EXCERPT:
========================================================================

Birmingham: The Magic City 


BAZ at the Liverpool Biennale / Grant For The Arts Application

You and Your Work


BAZ are an art-world think-tank based between the cavity OSB walls [1] of studios one and two at Grand Union, Birmingham [2]. They are currently composed of two members - shamed Mediterranean waiter Christolopolous F Polman and former youth rugby worker Mark Westerbrooker. Currently BAZ employ two interns [3], enjoy a local fanbase of 27 [4] and utilise a large network of undercover spies [5]. BAZ work in Birmingham - and beyond [6].
BAZ, like Sting, believe everything Birmingham does is Magic and want the world to know about it, especially people in Coventry [7].
Inspired by a sign that originally welcomed visitors to Birmingham, Alabama [8] [9] BAZ want to build their own version, next to the planned route in to the proposed new Hi Speed rail station. Scaled up using rudimentary life drawing techniques, BAZ’s planned design is currently three centimetre’s larger than The Shard [10] and will be visible from Norwich [11].
BAZ propose to build the 23 million pound structure [12] within the £10 000 Arts Council Grants for The Arts limit by linking strategic corporate partners [13], having a studio clear-out, calling in a few favours and undertaking short term residencies on church roofs.
BAZ hope that by building the new sign they will inspire the other 29 ‘Birmingham's’ worldwide, including the one on the moon [14], to access their own Arts Council funding and build a network of largely unusable metal structures in the hope of putting together a joint Olympics bid.

========================================================================

LISTING:
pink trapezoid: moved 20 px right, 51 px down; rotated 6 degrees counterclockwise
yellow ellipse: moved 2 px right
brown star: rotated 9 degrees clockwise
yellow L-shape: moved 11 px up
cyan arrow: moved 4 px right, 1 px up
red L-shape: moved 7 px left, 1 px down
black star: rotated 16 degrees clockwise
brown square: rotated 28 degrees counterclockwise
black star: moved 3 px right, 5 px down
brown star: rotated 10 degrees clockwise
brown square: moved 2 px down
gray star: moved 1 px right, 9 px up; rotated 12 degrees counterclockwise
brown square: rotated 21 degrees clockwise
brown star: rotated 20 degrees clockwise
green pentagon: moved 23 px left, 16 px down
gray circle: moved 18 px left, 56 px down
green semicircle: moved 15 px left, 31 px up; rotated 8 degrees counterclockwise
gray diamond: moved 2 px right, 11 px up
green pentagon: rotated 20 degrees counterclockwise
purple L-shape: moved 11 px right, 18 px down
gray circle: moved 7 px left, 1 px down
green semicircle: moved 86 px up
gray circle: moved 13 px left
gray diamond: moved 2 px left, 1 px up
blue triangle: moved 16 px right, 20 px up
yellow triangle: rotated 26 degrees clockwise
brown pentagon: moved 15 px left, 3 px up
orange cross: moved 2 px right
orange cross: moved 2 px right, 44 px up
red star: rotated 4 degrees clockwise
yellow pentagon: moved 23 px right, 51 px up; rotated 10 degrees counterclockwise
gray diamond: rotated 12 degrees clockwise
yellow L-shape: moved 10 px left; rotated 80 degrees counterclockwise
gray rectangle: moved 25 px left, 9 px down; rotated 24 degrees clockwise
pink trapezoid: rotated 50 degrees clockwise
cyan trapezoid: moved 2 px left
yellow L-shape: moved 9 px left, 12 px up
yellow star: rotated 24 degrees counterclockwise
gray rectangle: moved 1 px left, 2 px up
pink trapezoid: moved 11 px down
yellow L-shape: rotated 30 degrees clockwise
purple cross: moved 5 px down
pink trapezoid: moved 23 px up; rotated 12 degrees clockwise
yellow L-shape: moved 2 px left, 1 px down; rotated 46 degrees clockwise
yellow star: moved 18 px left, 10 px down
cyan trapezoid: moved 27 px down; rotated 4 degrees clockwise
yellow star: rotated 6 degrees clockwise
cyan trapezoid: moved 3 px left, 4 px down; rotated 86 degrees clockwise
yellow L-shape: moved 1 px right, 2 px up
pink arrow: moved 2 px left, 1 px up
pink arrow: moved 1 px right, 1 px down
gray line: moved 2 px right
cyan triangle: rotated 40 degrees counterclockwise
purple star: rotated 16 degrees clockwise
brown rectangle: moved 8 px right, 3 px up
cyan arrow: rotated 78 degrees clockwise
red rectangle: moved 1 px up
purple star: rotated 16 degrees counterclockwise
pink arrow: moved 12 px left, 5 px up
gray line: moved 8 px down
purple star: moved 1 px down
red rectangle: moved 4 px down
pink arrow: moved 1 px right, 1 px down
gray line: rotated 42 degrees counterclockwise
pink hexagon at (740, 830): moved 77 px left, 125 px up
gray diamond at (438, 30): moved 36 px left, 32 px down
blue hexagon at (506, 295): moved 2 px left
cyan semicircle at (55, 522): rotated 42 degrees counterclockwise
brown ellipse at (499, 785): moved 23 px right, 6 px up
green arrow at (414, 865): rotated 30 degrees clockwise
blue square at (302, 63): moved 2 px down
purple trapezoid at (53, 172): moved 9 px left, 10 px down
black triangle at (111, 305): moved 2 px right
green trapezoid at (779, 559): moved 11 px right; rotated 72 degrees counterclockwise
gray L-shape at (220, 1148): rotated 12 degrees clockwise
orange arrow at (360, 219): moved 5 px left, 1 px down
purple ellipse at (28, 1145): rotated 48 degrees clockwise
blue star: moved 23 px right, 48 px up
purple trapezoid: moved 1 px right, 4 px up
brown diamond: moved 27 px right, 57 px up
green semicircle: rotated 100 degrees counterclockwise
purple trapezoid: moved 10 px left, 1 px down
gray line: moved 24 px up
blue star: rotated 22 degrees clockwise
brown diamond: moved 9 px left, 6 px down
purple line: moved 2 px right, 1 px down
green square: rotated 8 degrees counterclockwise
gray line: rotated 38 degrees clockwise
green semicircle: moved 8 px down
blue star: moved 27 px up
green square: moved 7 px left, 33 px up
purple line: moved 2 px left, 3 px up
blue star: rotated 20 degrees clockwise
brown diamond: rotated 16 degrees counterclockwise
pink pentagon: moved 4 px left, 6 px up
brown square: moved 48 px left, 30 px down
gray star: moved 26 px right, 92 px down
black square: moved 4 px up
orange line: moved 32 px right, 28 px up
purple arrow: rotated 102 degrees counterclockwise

========================================================================

BRIEF 1:
In the BAZ grant application, what sign inspired the structure BAZ want to build?
BRIEF 2:
Pick up the BAZ grant application after its last sentence and extend it.

RESPONSE 1:
A sign that originally welcomed visitors to Birmingham, Alabama.

RESPONSE 2:
[1] How many artists’ bones rest in there? 

[2] English City.

[3] Sue and Steve, BAZ Interns 2012, Collaborators and 3rd year BA Fine Art Students, Dissertation title: How Tracey Emin Shaped New Labour.

[4] In 2009 BAZ conducted an extensive private view survey and worked out that the entire Birmingham Art World would fit on a single double-decker bus.

[5] Paid in free tickets to Ikon private views - for life. 

[6] Worcester for example.

[7] And Nuneaton. 

[8] Constructed in 1926, the sign became a landmark of the deep-south state, giving it a moniker still used by many organisations based there today. Sited at the railway station entrance it commemorated the swift rise of the steel industry in the area, the state being one of the few places at that time where the three raw materials needed to make steel: iron, coal and limestone could be found in close proximity. In 1952 the sign had fallen in to disrepair, and was eventually dismantled, believed to be sold for scrap. Recent calls for the sign to be rebuilt received mixed receptions, with the recognition that the rapid rise of the steel industry was also largely reliant on an un-unionised, mainly African American workforce. The city however played a prominent part in the rise of the civil rights movement, notably with Martin Luther King writing his treatise ‘Letter from Birmingham Jail’ whilst imprisoned there.

[9] In 2008 720,000 pamphlets were distributed by Birmingham City Council praising residents for their recycling. But instead of showing landmarks such as the Rotunda and Selfridges, it showed downtown Birmingham, Alabama, USA.

[10] Or The Gherkin if you look at our flyers.

[11] If you’re standing on Lynda Morris’s shoulders. 
[12] Estimated materials cost alone.
[13] Gypsies, Arts Students, Magicians and BT.
[14] Apparently located in a crater called ‘Hell’.
[15] Woodturning, Pinhole cameras and mono-printing for example. 
[16] When the apocalypse comes, why wouldn’t you decoupage?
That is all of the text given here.